Il corvo ha iniziato a parlare ma parla con il linguaggio delle fake news, delle ipo-verità, delle iper-verità, delle post-verità, con i linguaggi serendipici e post-edipici, cioè con i linguaggi del Labirinto e del Minotauro, che poi Teseo ebbe buon gioco a dismetterli e ricacciarli nell’inconscio. I corvi dunque hanno iniziato a parlare: amano la parallasse, l’ekfrasis, la perifrasi, la peritropè, il salto, la metonimia, l’ultroneo. Il pensiero micrologico e topologico diagnostica la situazione tellurica e sismicizzata del contemporaneo, indugia su singoli temi, singole problematiche, su poesie kitchen, spunti, dettagli, aspetti secondari, microchips, le nanotecnologie del mondo dell’ipermoderno. Il pensiero micrologico giunge così ad una sorta di orografia delle superfici complesse e dei dispositivi problematici della poiesis di oggi, indaga la de-psicologizzazione del linguaggio, la diafania e la disfania delle parole, l’assordante presenza del rumore, la de-colonizzazione dell’apparato metafisico e il sorgere del nuovo paradigma ortolinguistico. Che cos’è il contemporaneo?, la poiesis kitchen?, il soggetto serendipico?, che cosa è avvenuto dopo il declassamento del soggetto parlante?, dopo che il locutore è diventato mero fonatore?, dopo la disfunzionalità radicale del significante?. È avvenuta la de-colonizzazione dell’apparato metafisico, risponde Linguaglossa; il residuo è ciò che resta, il carico residuale, il taxi del mare, ciò che si sottrae al consumo in quanto defecatio, in quanto residuale è utile per indagare fenomeni quali l’ibridazione, l’entanglement, l’entrelacement, l’aspettativa, la parallasse, il das Ding, lo zapping: appunti, commenti, glosse, incontri, diverbi, ubbie, pensieri interrotti e poi ripresi; il pensiero compie una circumnavigazione intorno all’iceberg della nuova ontologia estetica fino agli esiti ultimi della poetry kitchen.

Francesco Paolo Intini
UN TAVOLO IMBANDITO DI BLU

Che il colombo abbia la penna di Sioux
E la messa in piega alla Crudelia.

Il falco paghi sette ergastoli a centimetro quadro
per aver spennato una cornacchia e torturato tre libellule.
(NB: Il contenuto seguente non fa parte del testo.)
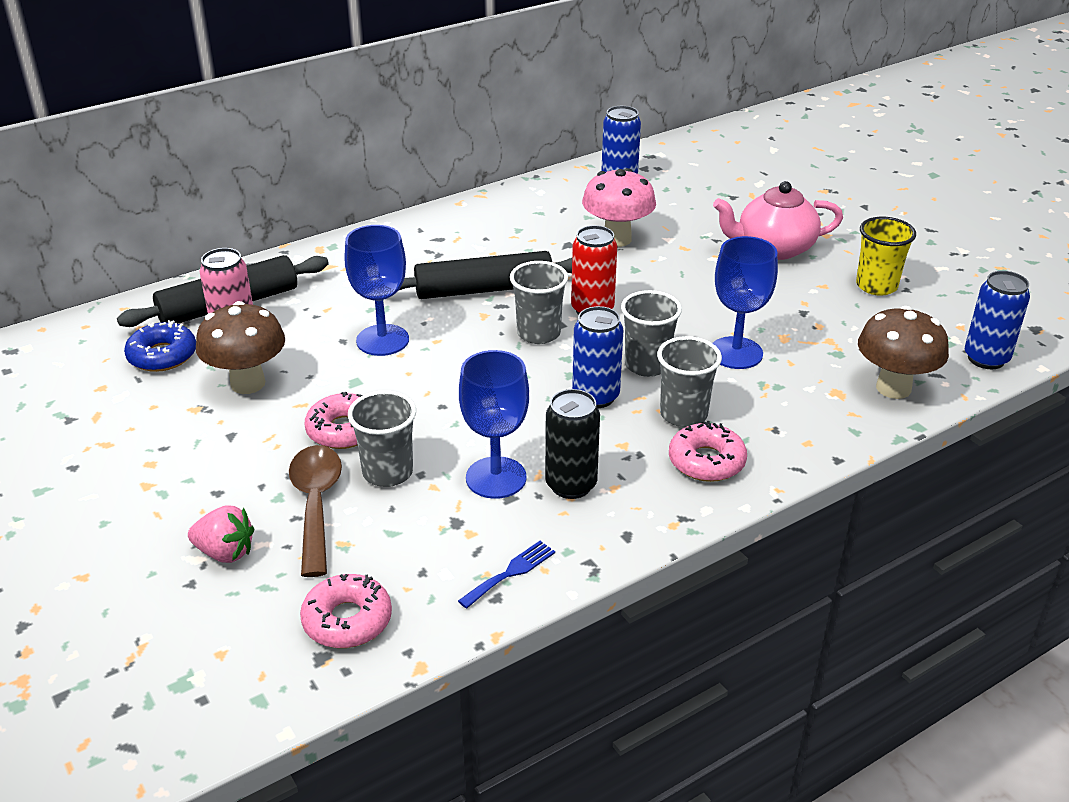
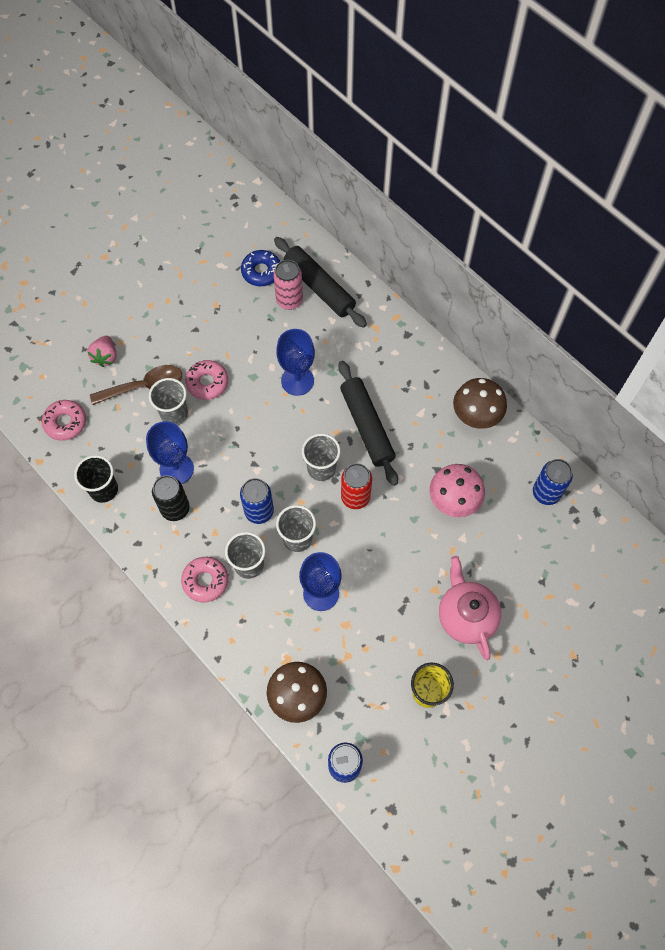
camera: 80 degrees right, 30 degrees up
brown mushroom [196,301,285,394] -> brown mushroom moved to [453,378,507,429]
blue fork [458,541,555,609] -> black cup [74,455,118,503]

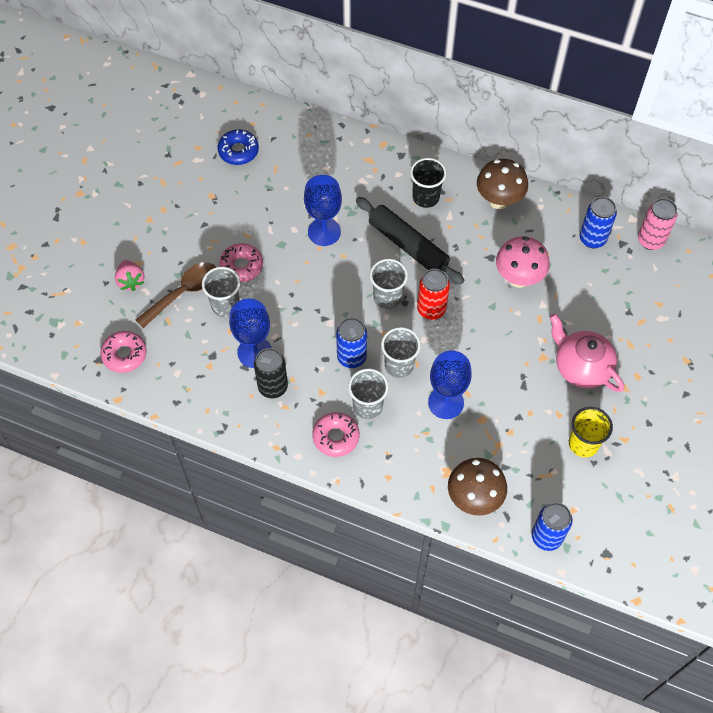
camera: 25 degrees left, 5 degrees down
black cup [74,455,118,503] -> black cup moved to [410,158,447,208]
black rolling pin [274,237,367,328] -> none
pink can [274,260,303,310] -> pink can moved to [638,198,677,250]

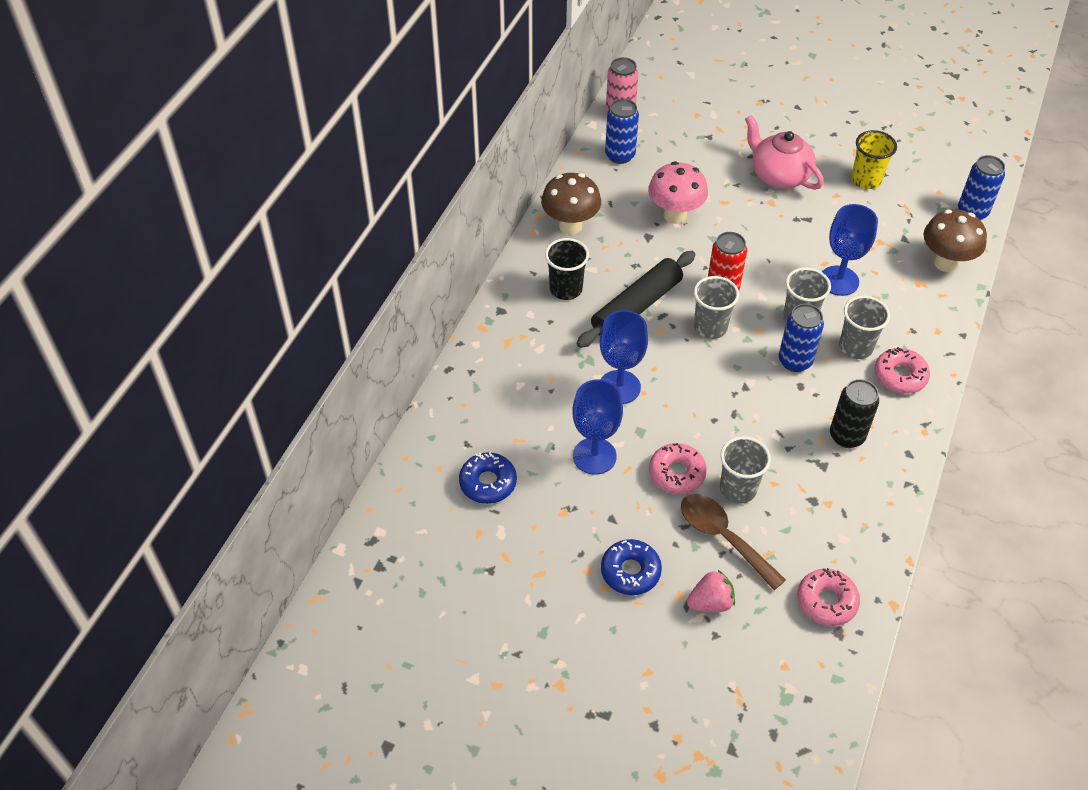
camera: 90 degrees left, 10 degrees down
blue goblet [229,298,272,368] -> blue goblet moved to [572,379,623,475]
pink teapot [550,314,624,392] -> pink teapot turned 90 degrees clockwise [745,115,824,190]
none -> blue donut [601,539,662,595]

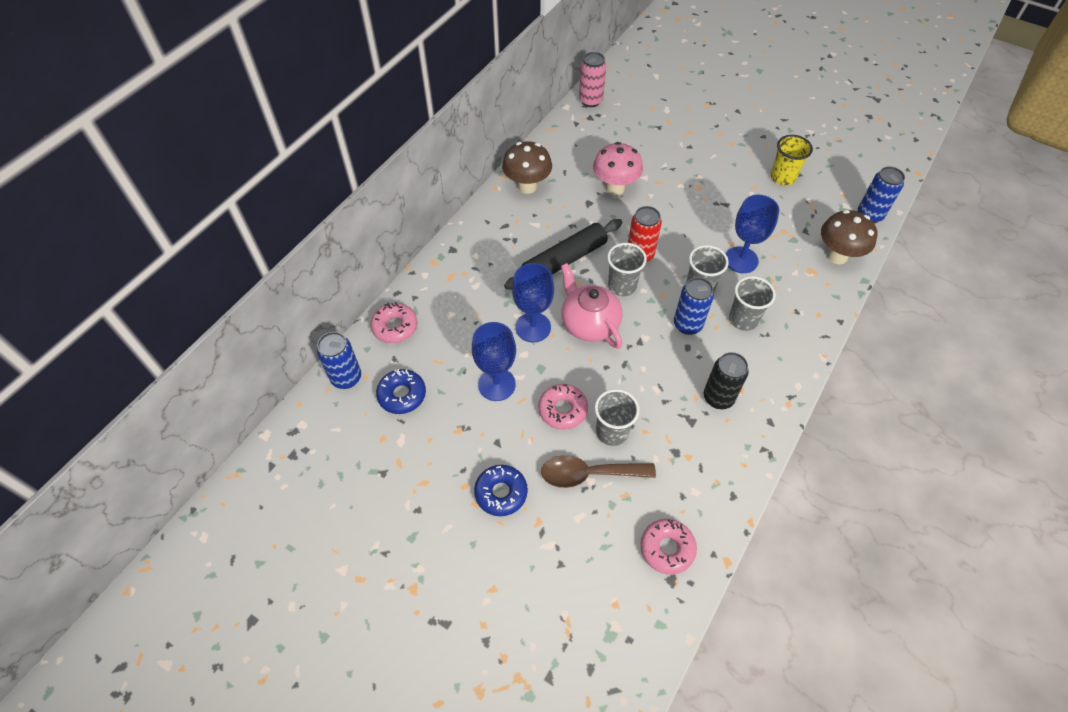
camera: 10 degrees right, 5 degrees up
black cup [545,238,589,300] -> none
blue can [605,99,639,164] -> blue can moved to [317,332,361,389]
brown spoon [681,494,786,590] -> brown spoon turned 60 degrees counterclockwise [541,455,656,488]
pink strawberry [687,570,735,612] -> none
pink teapot [745,115,824,190] -> pink teapot moved to [561,263,622,349]
pink donut [874,347,930,394] -> pink donut moved to [371,302,417,343]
Al tavolo imbandito di primizie siede il logaritmo naturale:
Si sale in fila indiana sul palloncino delle dieci
Ministri primi e cifre pari, virgole e decimali
Tarli sugli scalini, nello spiffero del sasso in partenza da Kabul.
Quante vite ha Saigon?

Ultima cifra incerta:
La logica reclama un ministero:
1-coltivare bossoli nei cassetti.
2-Divinare scrutando missili.

Una ragade solleva obiezioni al protocollo.
Mettetela a tacere con un tratto di frittura.

Il duodeno dei misteri accetta consigli dagli elettori.
Che significa TNT sui sacchi di farina?

Per le velocità c’è un accordo:
a tempi di svuotamento cortissimi

saranno assegnati compiti durissimi.
Tra sfere ed elissoidi è guerra di gratta e vinci
Chi schiaccia la spoletta sui testicoli?

Cadono pecore per intenderci
fredde al punto giusto.
Cosciotti ustionati dall’elio liquido
e niente fiocchi per quest’anno,
soltanto azoto per emorroidi
e diversivi al cortisone nelle trincee.

La neve intavola una protesta contro Pasqua.
L’uso di bombe al fosforo è prassi per i pulcini di via Pal

ma tra i pastorelli si lotta all’arma bianca.
Se il velociraptor siede ad un tavolo di pace
Il drago di Komodo reclama la sua testa.